**** Page excerpt

447 F.2d 100
UNITED STATES of America, Plaintiff-Appellee,
FOSTER WHEELER CORPORATION, Defendant-Appellant.
No. 927, Docket 35587.
United States Court of Appeals, Second Circuit.
Argued June 16, 1971.
Decided July 2, 1971.
Leo T. Kissam, New York City (Kissam & Halpin, New York City, Anthony S. Genovese and Michael F. Fitzgerald, New York City, of counsel), for defendant-appellant.
David M. Brodsky, Asst. U.S. Atty., New York City (Whitney North Seymour, Jr., U.S. Atty. for the Southern District of New York, New York City and T. Gorman Reilly, Asst. U.S. Atty., of counsel), for plaintiff-appellee.
Before MOORE and KAUFMAN, Circuit Judges, and TIMBERS,1 District judge.
MOORE, Circuit Judge:
Foster Wheeler Corporation (FW) appeals from a judgment against it and in favor of the United States of America in the amount of $357,743.40, rendered after a non-jury trial. The judgment was based upon seven invoice payments by the United States to FW under a contract negotiated between the parties in which fraudulent figures were allegedly furnished and fraudulent representations were allegedly made by FW. The action was brought under the False Claims Act (31 U.S.C. 231 et seq.) and under common law. The trial court found fraud, and FW does not take issue with the court's findings. United States v. Foster Wheeler Corp., 316 F.Supp. 963 (S.D.N.Y. 1970).

********
**** Dataset content

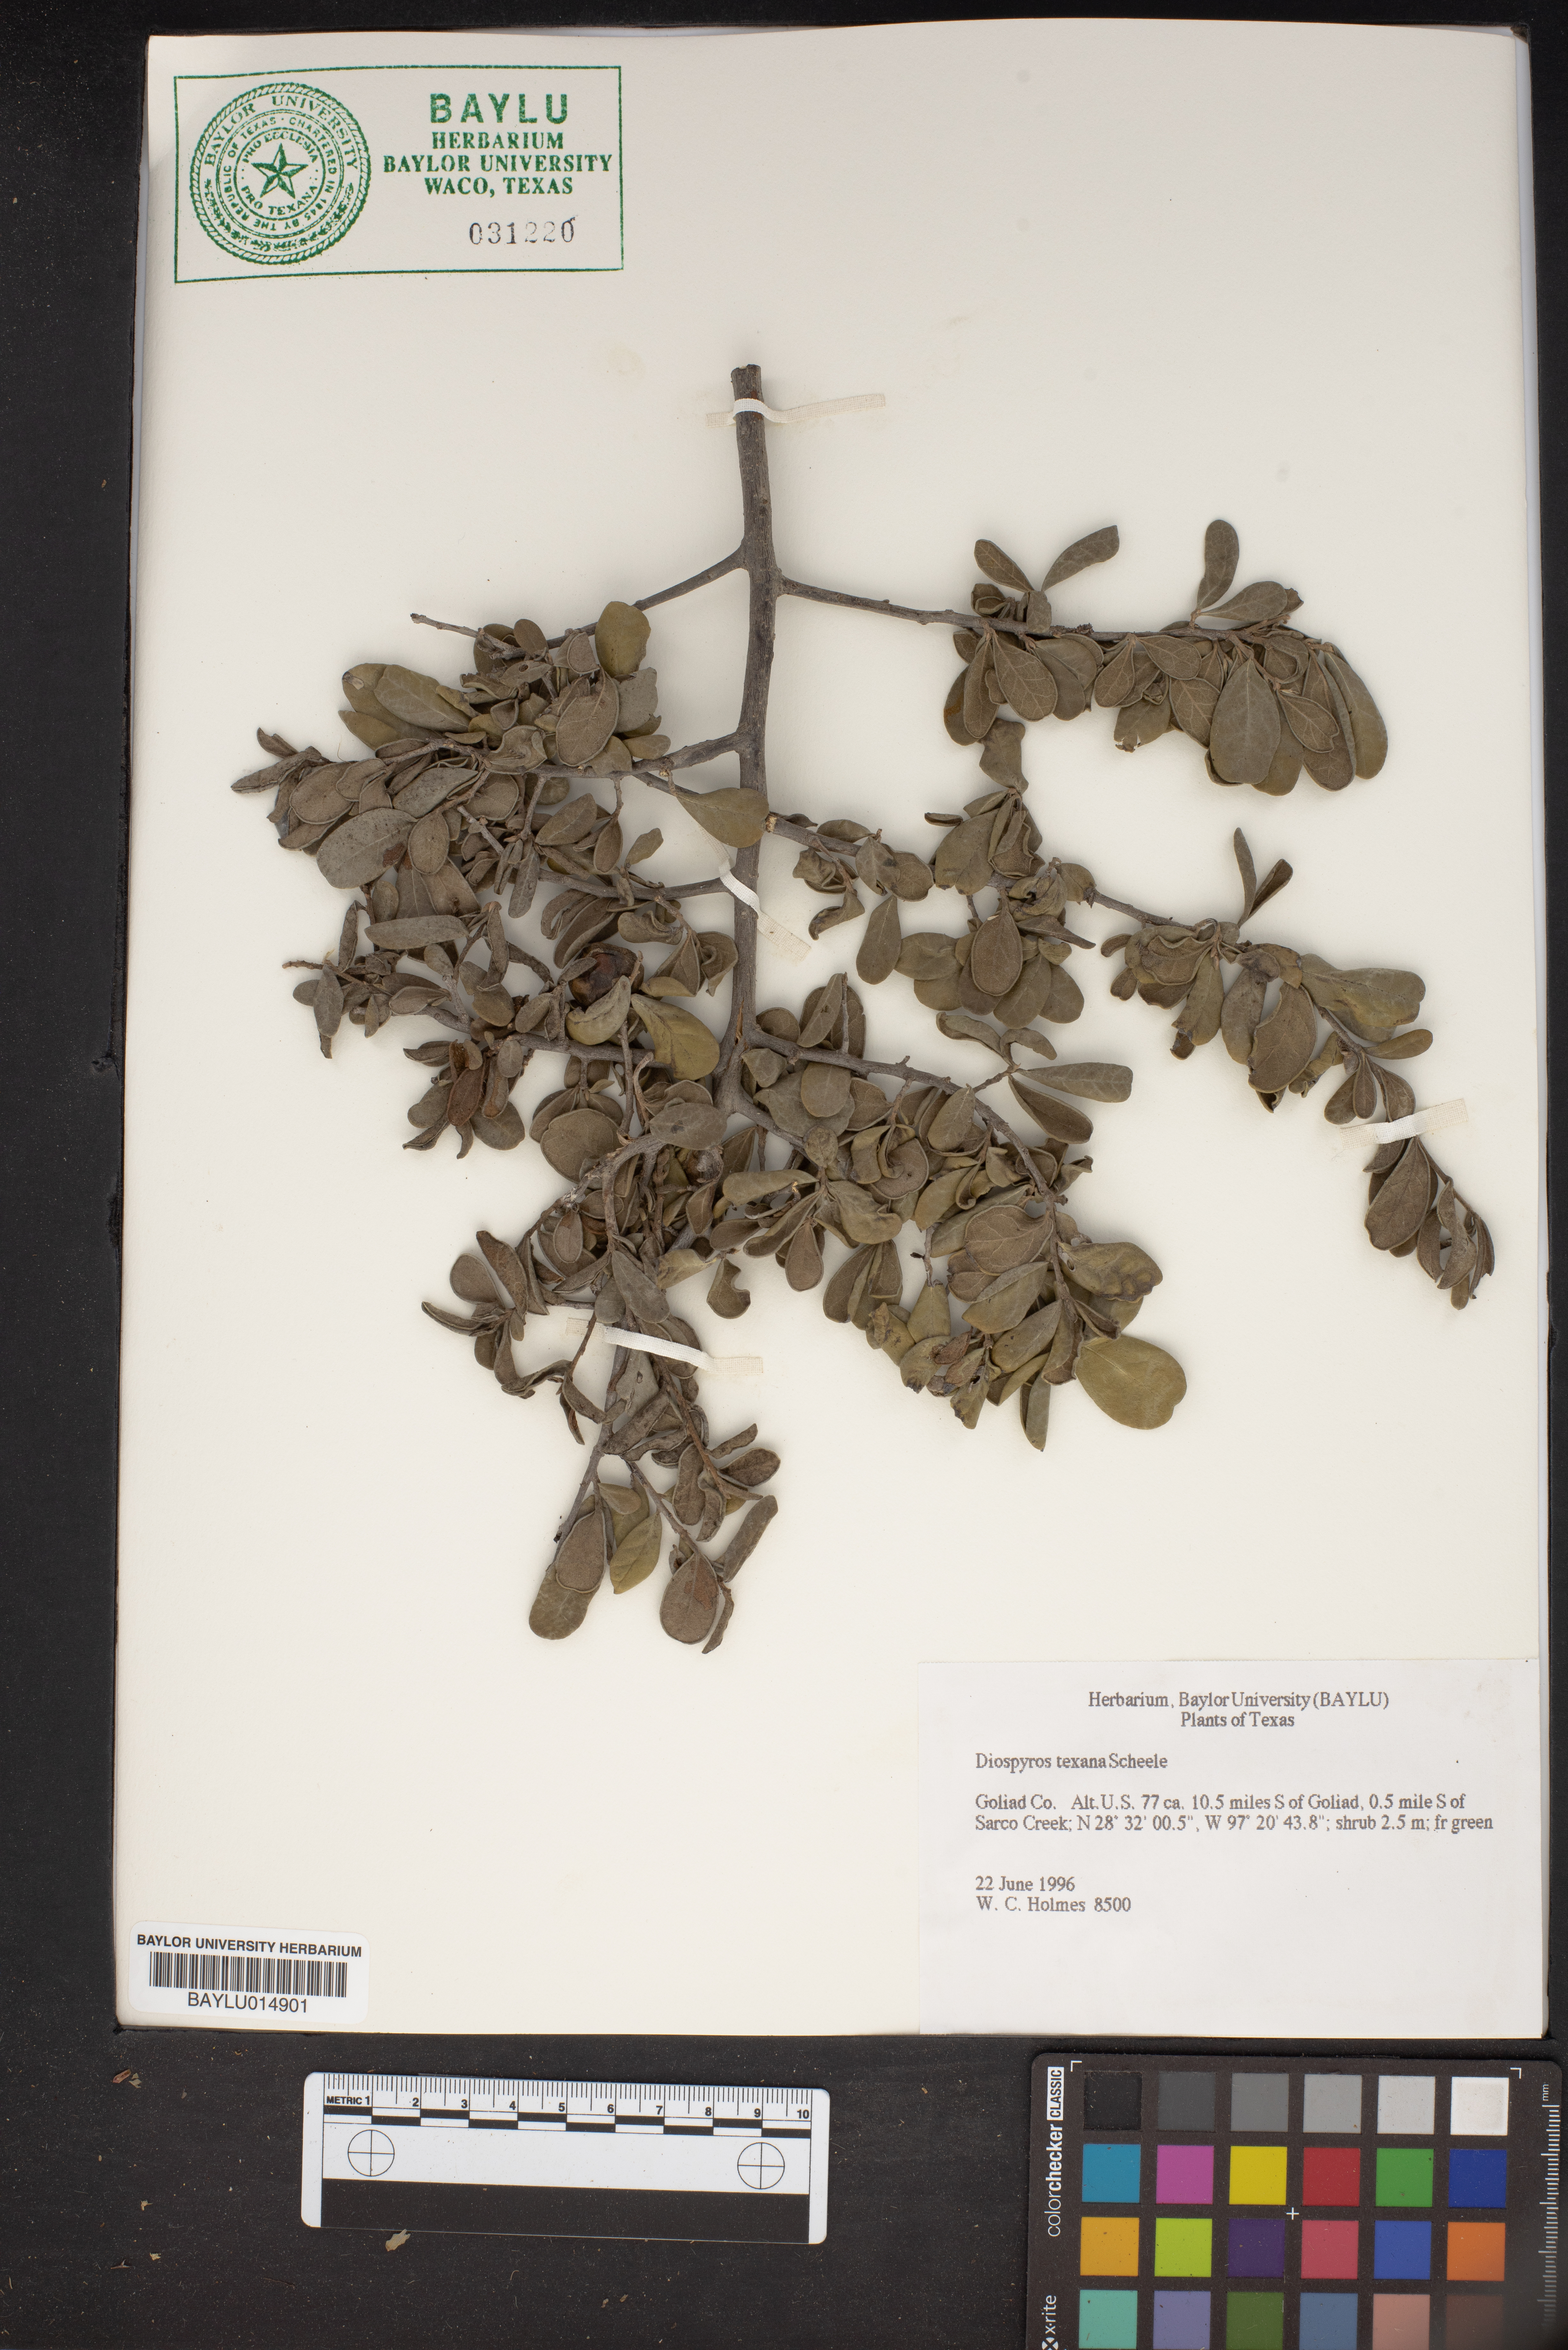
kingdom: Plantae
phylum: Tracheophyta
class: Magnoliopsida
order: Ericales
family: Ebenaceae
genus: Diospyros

********
**** Dataset content

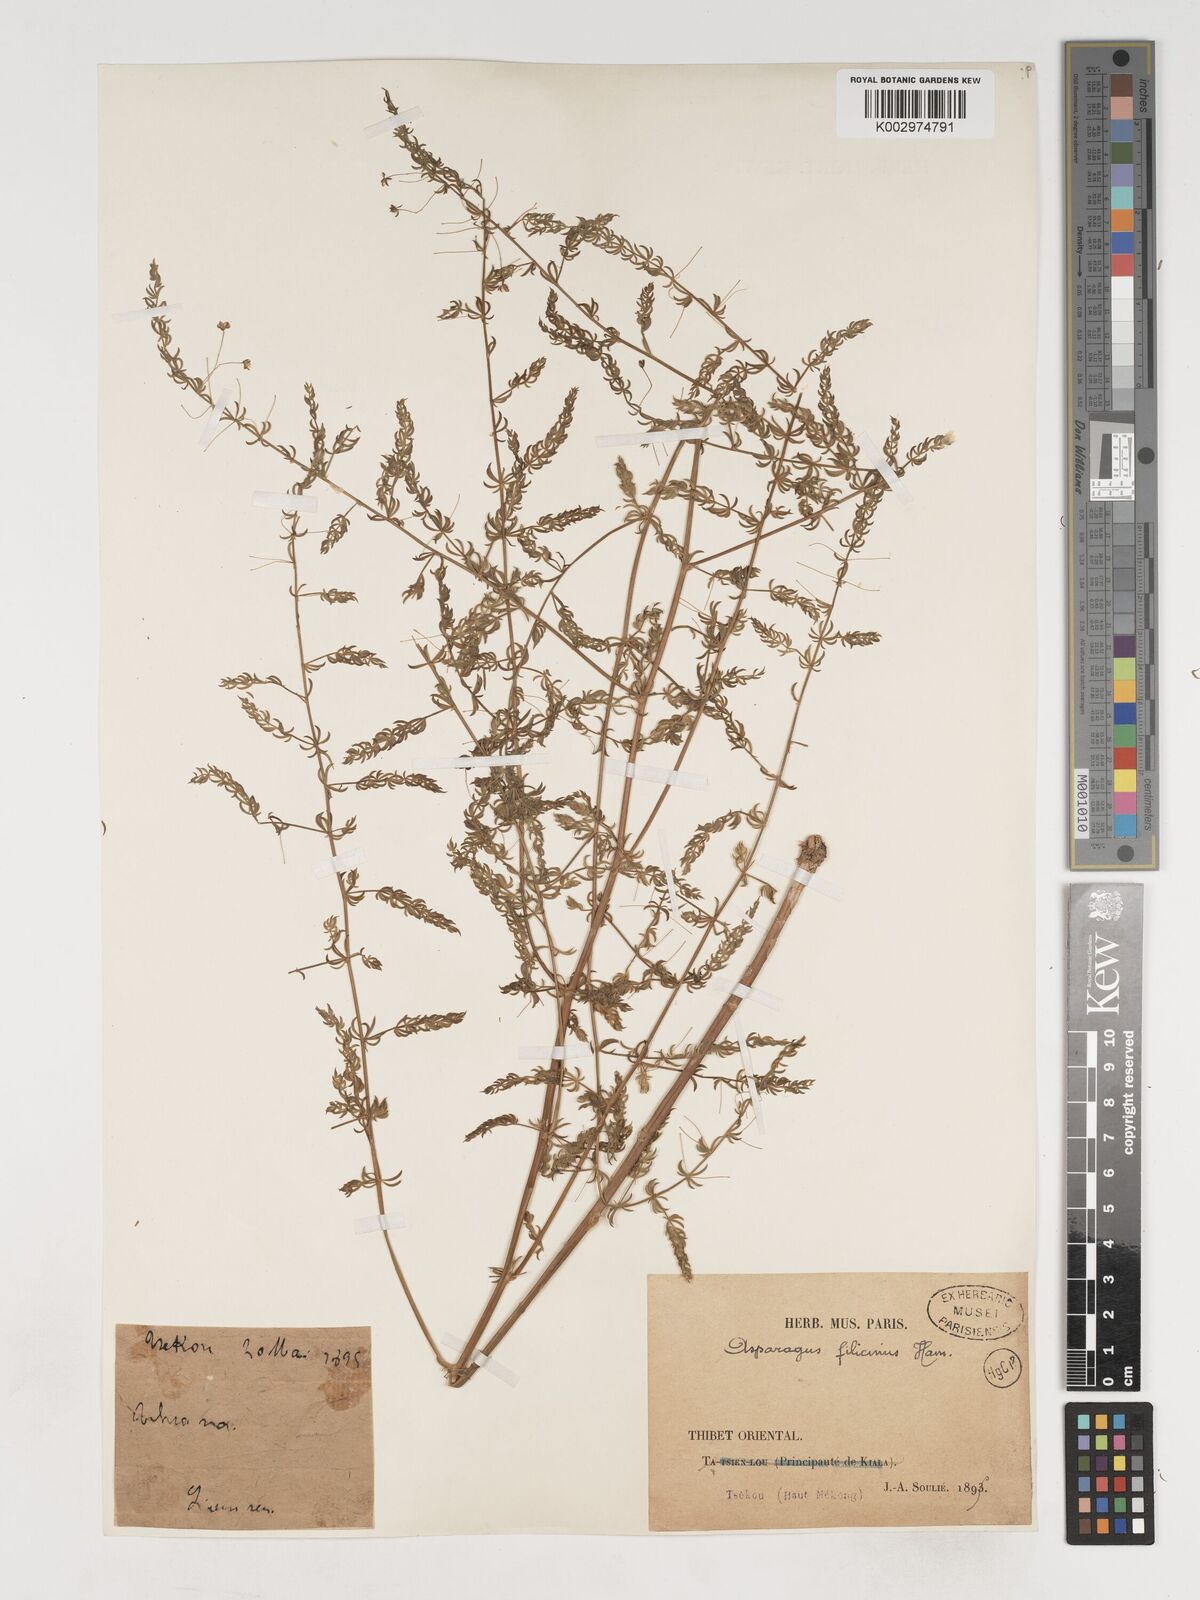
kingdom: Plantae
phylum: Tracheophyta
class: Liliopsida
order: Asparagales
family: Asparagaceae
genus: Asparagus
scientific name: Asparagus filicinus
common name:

********
**** Dataset content

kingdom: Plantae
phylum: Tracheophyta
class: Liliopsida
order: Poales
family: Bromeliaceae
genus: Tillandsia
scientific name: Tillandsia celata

********

The problem: Continue the court opinion in the Foster Wheeler appeal from the point where it stops.

Exercise output:
The appellate questions raised are (1) whether the False Claims Act applies to the facts of this case; (2) the appropriate measure of damages; and (3) the propriety of awarding prejudgment interest under the Act.
The last boiler invoice payment was made on March 23, 1960. Two years later Congress passed the Truth-In-Negotiation Act, 10 U.S.C. 2306(f) (1962). FW argues that this Act must have withdrawn from the False Claims Act 'claims based upon the use of inflated cost estimates.' Again the premise is faulty. Inflated cost estimates are quite different from fraudulent estimates. Although the Truth-In-Negotiation Act was not in effect at the time of the negotiation of the FW contract and the payments thereunder, there was a clause in the contract subjecting it to 'any subsequent Act of Congress providing for the renegotiating of contracts.' Whether this clause would render the Truth-In-Negotiation Act retroactively applicable to this contract is irrelevant because in our opinion that Act does not supersede the False Claims Act. There is no inconsistency between an Act which deals with fraud and one which deals with data which are 'inaccurate, incomplete or non-current.' 2306(f)(4). Although FW's statement of the law applicable to statutory construction, namely, that the general usually yields to the specific, is correct, need for application of this rule does not arise in this case.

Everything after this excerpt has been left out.